____ Data
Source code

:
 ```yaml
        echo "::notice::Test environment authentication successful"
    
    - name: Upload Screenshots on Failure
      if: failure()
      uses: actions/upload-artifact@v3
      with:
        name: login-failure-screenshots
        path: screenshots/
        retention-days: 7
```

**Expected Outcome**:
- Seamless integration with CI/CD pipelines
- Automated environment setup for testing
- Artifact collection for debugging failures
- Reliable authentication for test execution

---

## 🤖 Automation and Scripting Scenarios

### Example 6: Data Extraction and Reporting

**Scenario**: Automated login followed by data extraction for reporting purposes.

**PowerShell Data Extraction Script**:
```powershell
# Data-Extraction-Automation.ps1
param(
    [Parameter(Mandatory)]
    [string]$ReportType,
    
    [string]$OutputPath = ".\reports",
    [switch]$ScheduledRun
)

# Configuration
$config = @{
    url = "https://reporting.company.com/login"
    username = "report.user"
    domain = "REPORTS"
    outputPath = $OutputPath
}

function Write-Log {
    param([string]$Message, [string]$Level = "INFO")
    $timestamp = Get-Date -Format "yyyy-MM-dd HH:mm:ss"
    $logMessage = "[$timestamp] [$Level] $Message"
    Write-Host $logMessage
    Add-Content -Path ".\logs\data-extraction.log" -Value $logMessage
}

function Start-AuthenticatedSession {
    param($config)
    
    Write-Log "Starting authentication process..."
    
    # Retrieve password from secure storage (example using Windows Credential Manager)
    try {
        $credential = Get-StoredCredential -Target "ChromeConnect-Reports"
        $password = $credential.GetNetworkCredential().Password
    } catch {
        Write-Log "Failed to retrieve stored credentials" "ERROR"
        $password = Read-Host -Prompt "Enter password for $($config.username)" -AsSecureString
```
________
Activity: Reprint the listing above. Keep every line exactly as it is.

Task response:
Source code

:
 ```yaml
        echo "::notice::Test environment authentication successful"
    
    - name: Upload Screenshots on Failure
      if: failure()
      uses: actions/upload-artifact@v3
      with:
        name: login-failure-screenshots
        path: screenshots/
        retention-days: 7
```

**Expected Outcome**:
- Seamless integration with CI/CD pipelines
- Automated environment setup for testing
- Artifact collection for debugging failures
- Reliable authentication for test execution

---

## 🤖 Automation and Scripting Scenarios

### Example 6: Data Extraction and Reporting

**Scenario**: Automated login followed by data extraction for reporting purposes.

**PowerShell Data Extraction Script**:
```powershell
# Data-Extraction-Automation.ps1
param(
    [Parameter(Mandatory)]
    [string]$ReportType,
    
    [string]$OutputPath = ".\reports",
    [switch]$ScheduledRun
)

# Configuration
$config = @{
    url = "https://reporting.company.com/login"
    username = "report.user"
    domain = "REPORTS"
    outputPath = $OutputPath
}

function Write-Log {
    param([string]$Message, [string]$Level = "INFO")
    $timestamp = Get-Date -Format "yyyy-MM-dd HH:mm:ss"
    $logMessage = "[$timestamp] [$Level] $Message"
    Write-Host $logMessage
    Add-Content -Path ".\logs\data-extraction.log" -Value $logMessage
}

function Start-AuthenticatedSession {
    param($config)
    
    Write-Log "Starting authentication process..."
    
    # Retrieve password from secure storage (example using Windows Credential Manager)
    try {
        $credential = Get-StoredCredential -Target "ChromeConnect-Reports"
        $password = $credential.GetNetworkCredential().Password
    } catch {
        Write-Log "Failed to retrieve stored credentials" "ERROR"
        $password = Read-Host -Prompt "Enter password for $($config.username)" -AsSecureString
```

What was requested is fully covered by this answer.